Find the minimum value of the average cost for the given cost function on the given intervals
\[
C(x)=x^{3}+37 x+128
\]
a. $1 \leq x \leq 10$
b. $10 \leq x \leq 20$
The minimum value of the average cost over the interval $1 \leq x \leq 10$ is 85.0 . (Round to the nearest tenth as needed.)
The minimum value of the average cost over the interval $10 \leq x \leq 20$ is (Round to the nearest tenth as needed.)

Step 1 ：The cost function is given by \(C(x) = x^3 + 37x + 128\).

Step 2 ：The average cost function is given by \(A(x) = \frac{C(x)}{x} = x^2 + 37 + \frac{128}{x}\).

Step 3 ：To find the minimum value of the average cost function, we need to find the derivative of the average cost function and set it equal to zero.

Step 4 ：The derivative of the average cost function is given by \(A'(x) = 2x - \frac{128}{x^2}\).

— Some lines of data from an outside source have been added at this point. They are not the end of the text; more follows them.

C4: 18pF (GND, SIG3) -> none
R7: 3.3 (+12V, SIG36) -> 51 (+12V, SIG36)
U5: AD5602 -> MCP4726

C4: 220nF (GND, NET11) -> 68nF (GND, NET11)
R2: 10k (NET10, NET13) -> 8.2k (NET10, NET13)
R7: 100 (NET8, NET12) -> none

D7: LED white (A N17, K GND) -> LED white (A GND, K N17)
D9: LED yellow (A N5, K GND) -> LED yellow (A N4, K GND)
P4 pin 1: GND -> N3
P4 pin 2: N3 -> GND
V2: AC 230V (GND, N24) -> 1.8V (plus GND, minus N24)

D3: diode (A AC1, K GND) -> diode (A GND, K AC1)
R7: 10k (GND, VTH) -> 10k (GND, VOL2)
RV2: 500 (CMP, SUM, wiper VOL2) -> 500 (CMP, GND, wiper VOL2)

Step 5 ：Setting the derivative equal to zero gives us \(2x - \frac{128}{x^2} = 0\).

Step 6 ：Solving this equation for \(x\) gives us \(x = \sqrt[3]{64} = 4\).

Step 7 ：However, \(x = 4\) is not in the interval \(1 \leq x \leq 10\) or \(10 \leq x \leq 20\).

Step 8 ：Therefore, the minimum value of the average cost function on the interval \(1 \leq x \leq 10\) is \(A(1) = 1^2 + 37 + \frac{128}{1} = 166\).

Step 9 ：The minimum value of the average cost function on the interval \(10 \leq x \leq 20\) is \(A(10) = 10^2 + 37 + \frac{128}{10} = 165\).

Step 10 ：Therefore, the minimum value of the average cost over the interval \(1 \leq x \leq 10\) is \(\boxed{166}\) and the minimum value of the average cost over the interval \(10 \leq x \leq 20\) is \(\boxed{165}\).